LIFE’s 1962 story on Drake, headlined “A Pretty Parer of Poundage,” talked about how she grew up “scrawny” but then put on weight after an unhappy teenage marriage and divorce, before turning to fitness. “That’s when the ugly duckling turned into a 38 ½-22-36 swan and an expert in figure improving exercises,” LIFE wrote. The story said that her show was viewed by millions, her syndicated column appeared in 40 newspapers, and her income was “in the $100,000 bracket.” The story also praised her “naive, unrehearsed, girl-next-door sincerity.”

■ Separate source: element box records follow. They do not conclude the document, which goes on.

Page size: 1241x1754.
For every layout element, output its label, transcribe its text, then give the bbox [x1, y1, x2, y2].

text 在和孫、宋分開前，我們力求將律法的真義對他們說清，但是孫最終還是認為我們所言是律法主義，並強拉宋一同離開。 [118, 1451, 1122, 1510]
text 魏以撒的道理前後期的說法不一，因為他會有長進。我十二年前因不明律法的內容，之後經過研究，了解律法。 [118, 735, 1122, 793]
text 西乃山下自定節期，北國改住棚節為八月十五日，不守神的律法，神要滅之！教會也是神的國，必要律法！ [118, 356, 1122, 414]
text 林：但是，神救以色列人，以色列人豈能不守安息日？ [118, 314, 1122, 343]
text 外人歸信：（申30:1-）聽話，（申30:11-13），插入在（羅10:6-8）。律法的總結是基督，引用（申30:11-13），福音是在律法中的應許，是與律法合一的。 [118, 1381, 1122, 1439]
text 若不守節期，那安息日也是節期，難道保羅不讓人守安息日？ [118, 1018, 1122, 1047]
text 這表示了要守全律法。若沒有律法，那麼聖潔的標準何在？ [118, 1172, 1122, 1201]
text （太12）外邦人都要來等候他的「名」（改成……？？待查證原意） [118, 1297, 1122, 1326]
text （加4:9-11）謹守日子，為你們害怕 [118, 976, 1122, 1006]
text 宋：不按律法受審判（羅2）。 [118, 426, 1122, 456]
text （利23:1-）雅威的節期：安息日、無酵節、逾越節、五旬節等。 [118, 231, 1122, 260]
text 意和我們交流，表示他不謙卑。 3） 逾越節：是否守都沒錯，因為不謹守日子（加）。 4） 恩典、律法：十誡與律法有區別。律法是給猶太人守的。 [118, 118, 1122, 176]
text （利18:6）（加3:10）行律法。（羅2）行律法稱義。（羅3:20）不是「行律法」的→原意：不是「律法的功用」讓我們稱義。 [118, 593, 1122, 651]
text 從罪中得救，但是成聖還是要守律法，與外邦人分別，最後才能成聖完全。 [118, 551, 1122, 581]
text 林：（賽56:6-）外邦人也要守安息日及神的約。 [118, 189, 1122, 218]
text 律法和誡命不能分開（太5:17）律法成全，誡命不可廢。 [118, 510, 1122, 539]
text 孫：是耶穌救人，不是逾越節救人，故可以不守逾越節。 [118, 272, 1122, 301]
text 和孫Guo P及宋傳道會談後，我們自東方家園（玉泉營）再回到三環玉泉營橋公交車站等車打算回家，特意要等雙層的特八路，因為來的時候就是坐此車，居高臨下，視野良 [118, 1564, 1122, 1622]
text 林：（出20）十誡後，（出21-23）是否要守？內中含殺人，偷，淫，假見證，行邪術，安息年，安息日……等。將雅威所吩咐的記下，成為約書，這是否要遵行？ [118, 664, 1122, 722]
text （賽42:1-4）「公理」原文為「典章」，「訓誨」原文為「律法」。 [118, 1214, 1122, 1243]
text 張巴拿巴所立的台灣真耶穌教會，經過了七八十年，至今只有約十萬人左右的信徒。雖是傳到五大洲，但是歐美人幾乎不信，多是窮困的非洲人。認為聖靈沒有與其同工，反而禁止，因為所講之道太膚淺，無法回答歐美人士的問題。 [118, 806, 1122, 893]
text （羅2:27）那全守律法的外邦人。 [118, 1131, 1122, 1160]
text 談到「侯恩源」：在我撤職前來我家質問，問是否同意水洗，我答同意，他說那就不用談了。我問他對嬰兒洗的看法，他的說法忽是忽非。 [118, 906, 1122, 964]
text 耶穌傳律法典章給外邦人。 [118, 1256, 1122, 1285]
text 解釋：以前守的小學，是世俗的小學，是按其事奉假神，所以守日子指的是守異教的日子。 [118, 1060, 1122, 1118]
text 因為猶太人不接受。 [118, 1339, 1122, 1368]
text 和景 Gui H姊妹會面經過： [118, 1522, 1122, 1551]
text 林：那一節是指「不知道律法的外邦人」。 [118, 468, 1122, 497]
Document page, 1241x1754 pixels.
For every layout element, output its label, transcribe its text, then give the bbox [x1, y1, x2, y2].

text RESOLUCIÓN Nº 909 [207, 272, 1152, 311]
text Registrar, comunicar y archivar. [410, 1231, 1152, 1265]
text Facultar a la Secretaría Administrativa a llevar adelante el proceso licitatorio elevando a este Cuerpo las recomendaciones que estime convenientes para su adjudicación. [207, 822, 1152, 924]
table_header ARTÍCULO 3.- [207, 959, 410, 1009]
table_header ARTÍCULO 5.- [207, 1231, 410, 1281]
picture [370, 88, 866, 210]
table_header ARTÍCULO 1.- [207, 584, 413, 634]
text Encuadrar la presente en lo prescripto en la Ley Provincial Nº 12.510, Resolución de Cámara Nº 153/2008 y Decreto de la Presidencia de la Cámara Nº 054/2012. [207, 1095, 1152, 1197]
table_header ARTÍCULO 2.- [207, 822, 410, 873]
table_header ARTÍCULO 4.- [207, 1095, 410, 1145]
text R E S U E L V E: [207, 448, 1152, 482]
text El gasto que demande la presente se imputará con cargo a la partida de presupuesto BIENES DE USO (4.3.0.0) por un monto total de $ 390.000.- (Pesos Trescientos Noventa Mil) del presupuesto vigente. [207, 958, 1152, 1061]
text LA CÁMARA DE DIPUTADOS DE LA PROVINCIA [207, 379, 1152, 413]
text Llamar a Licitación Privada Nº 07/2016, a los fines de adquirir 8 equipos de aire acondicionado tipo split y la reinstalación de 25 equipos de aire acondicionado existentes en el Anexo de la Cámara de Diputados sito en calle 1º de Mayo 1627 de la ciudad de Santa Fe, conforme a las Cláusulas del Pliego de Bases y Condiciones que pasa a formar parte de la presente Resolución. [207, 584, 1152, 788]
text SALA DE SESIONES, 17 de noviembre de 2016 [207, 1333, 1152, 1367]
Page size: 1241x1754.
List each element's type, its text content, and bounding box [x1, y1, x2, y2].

If her persona was charmingly unrehearsed, it was also entirely of her era. In 1964 Drake released a record album of fitness instruction titled How to Keep Your Husband Happy, in which the cover showed a lounging man thinking of Drake going through various exercise poses. At least one cultural critic drew a line from Drake to the controversial Peleton ad that got run off television in late 2019 for its view of women’s fitness as being about pleasing men, rather than its physical and mental health benefits.
While many of Drake’s routines will be familiar to anyone who has taken modern fitness instruction, some of the exercises showcased in LIFE make dubious claims, such as a move while resembles yoga’s cobra pose, and which she said could help erase a double-chin.
Drake also wasn’t shy about appealing to a male audience. Her photo shoot for LIFE magazine included cheesecake poses in a bathtub. In a bit of footage from the Dick Cavett Show (she comes on at the 4:28 mark, after Woody Allen) Drake engages the host in a two-person, face-to-face stretching routine that was nominally about loosening Cavett’s back but also meant to weaken his knees.
It’s a far cry from the you-go-girl messages of personal strength advocated by the legions of Drake’s contemporary progeny on YouTube.
But there’s also no denying that she was in at the start of something big. For Drake, the medium was the message that lasted.